Winstar/1992/134/WS 1.85

     Akira Kurosawa's swan song should have been a better a movie. It's small in scope, visually claustrophobic, and the plot is often annoying. How could the master director spend almost half an hour on the subject of a lost cat. Did I miss something?

The sensei and his students. ©Winstar

      Madadayo opens in Tokyo 1943 as a revered professor announces his retirement to his students after thirty years in front of classrooms. Former students are totally devoted to their professor and fawn on his every word as if he were Socrates or Shakespeare. There's a strange absence of acknowledgement of the war, though bomb damage impacts on the script. I wondered why all these young men were not serving somewhere on the war front. But, that's the least of the problems of Madadayo, which translates to "not yet." At every turn, the professor's students jump to attention at his beck and call. They don't even seem to have lives of their own. Their obsequious laughter responds to every supposedly witty remark uttered by the professor.

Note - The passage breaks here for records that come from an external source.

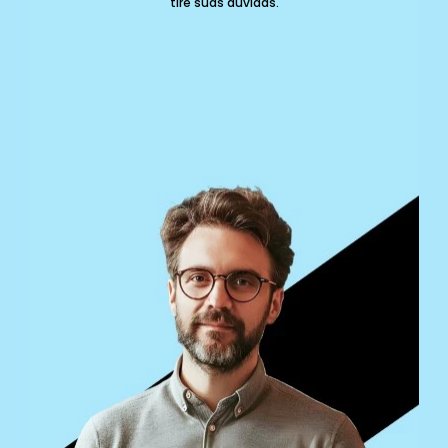
tire suas dúvidas.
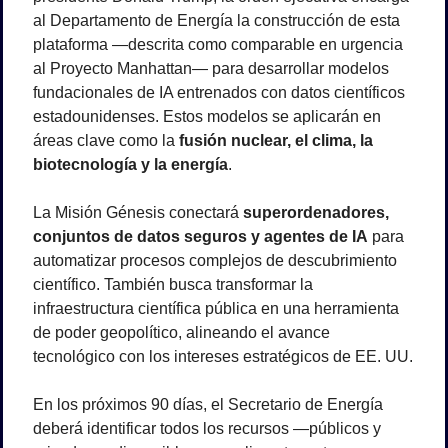
al Departamento de Energía la construcción de esta 
plataforma —descrita como comparable en urgencia 
al Proyecto Manhattan— para desarrollar modelos 
fundacionales de IA entrenados con datos científicos 
estadounidenses. Estos modelos se aplicarán en 
áreas clave como la 
fusión nuclear, el clima, la 
biotecnología y la energía
.
La Misión Génesis conectará 
superordenadores, 
conjuntos de datos seguros y agentes de IA
 para 
automatizar procesos complejos de descubrimiento 
científico. También busca transformar la 
infraestructura científica pública en una herramienta 
de poder geopolítico, alineando el avance 
tecnológico con los intereses estratégicos de EE. UU.
En los próximos 90 días, el Secretario de Energía 
deberá identificar todos los recursos —públicos y 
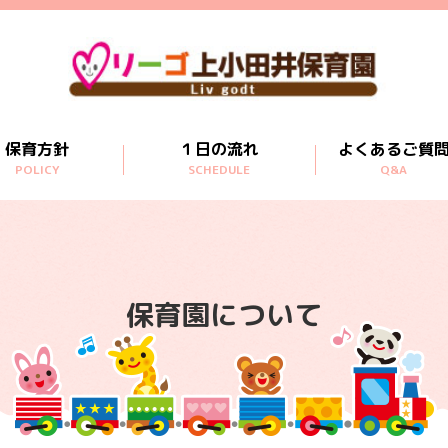
保育方針
１日の流れ
よくあるご質
POLICY
SCHEDULE
Q&A
保育園について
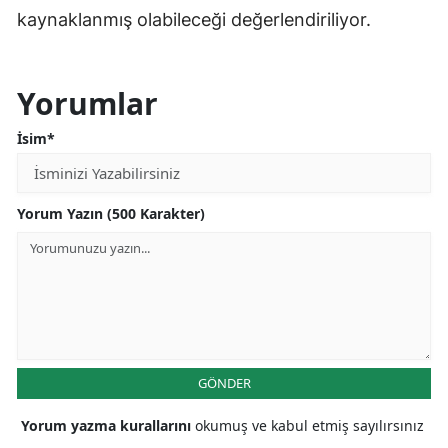
kaynaklanmış olabileceği değerlendiriliyor.
Yorumlar
İsim*
Yorum Yazın (500 Karakter)
GÖNDER
Yorum yazma kurallarını
okumuş ve kabul etmiş sayılırsınız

    There are elements of charm in depicting the relationships of professor to his students, but it wears thin after a while and the lost cat is simply the last straw. The center piece of Madadayo is the annual birthday celebration for the professor organized by his former students. The affair becomes more ritualized through the years.
    The acting seems right out of a soap opera. Subtlety is not the order of the day in Madadayo. The script subverts any potential from these cardboard characters. After two hours spent with Madadayo, you don't get to know much about the characters.

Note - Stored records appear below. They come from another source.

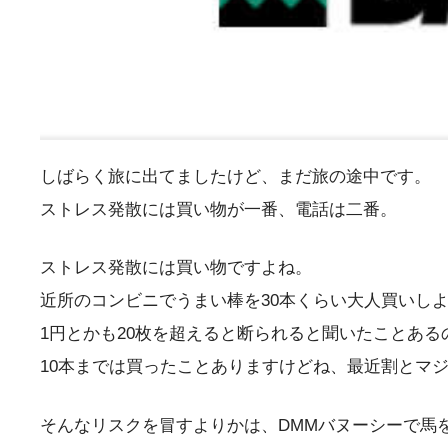
しばらく旅に出てましたけど、まだ旅の途中です。
ストレス発散には買い物が一番、電話は二番。
ストレス発散には買い物ですよね。
近所のコンビニでうまい棒を30本くらい大人買いし
1円とかも20枚を超えると断られると聞いたことある
10本までは買ったことありますけどね、最近割とマ
そんなリスクを冒すよりかは、DMMバヌーシーで馬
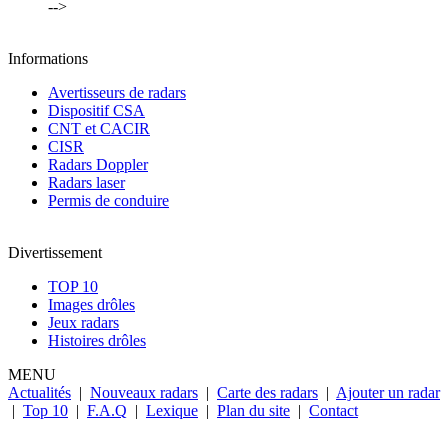
-->
Informations
Avertisseurs de radars
Dispositif CSA
CNT et CACIR
CISR
Radars Doppler
Radars laser
Permis de conduire
Divertissement
TOP 10
Images drôles
Jeux radars
Histoires drôles
MENU
Actualités
|
Nouveaux radars
|
Carte des radars
|
Ajouter un radar
|
Top 10
|
F.A.Q
|
Lexique
|
Plan du site
|
Contact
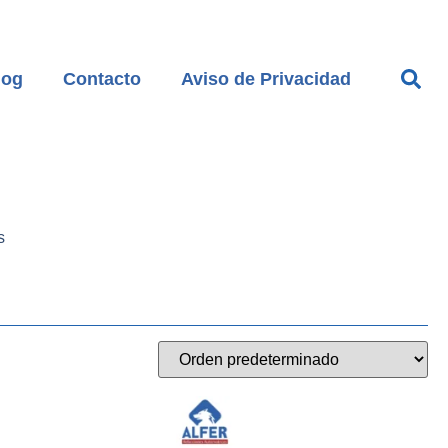
log
Contacto
Aviso de Privacidad
s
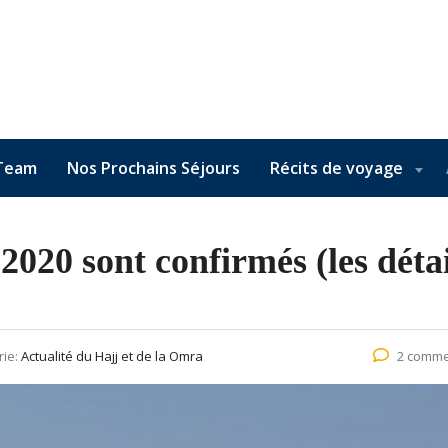
Team
Nos Prochains Séjours
Récits de voyage
 2020 sont confirmés (les déta
rie:
Actualité du Hajj et de la Omra
2 comme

   Kurosawa's legendary cinematic compositions are seldom in evidence. The camera is static and uninteresting. Only the beautiful closing transcends everything that came before it in a reminder of the visual power of Kurosawa's Dreams.
    Sadly, the transfer of Madadayo is even more disappointing than the film. It's simply ugly. Edge enhancement permeates every aspect of the transfer. It's very prominent. There's even faint ghosting and color smear on many outdoor scenes is awful. Lots of soft images despite the pervasive enhancement. Jitter is evident in a number of scenes. Flesh tones are pasty, unappealing. There's little vitality in evidence in this DVD. The sound is pedestrian and there are several scenes in which an annoying hum creeps in to accompany the lousy picture. At least the yellow English subtitles are easy to read and the simple story easy to follow. The best thing about the DVD is a small presentation of several beautiful Kurosawa drawn story boards. The vitality is absent fromt he movie.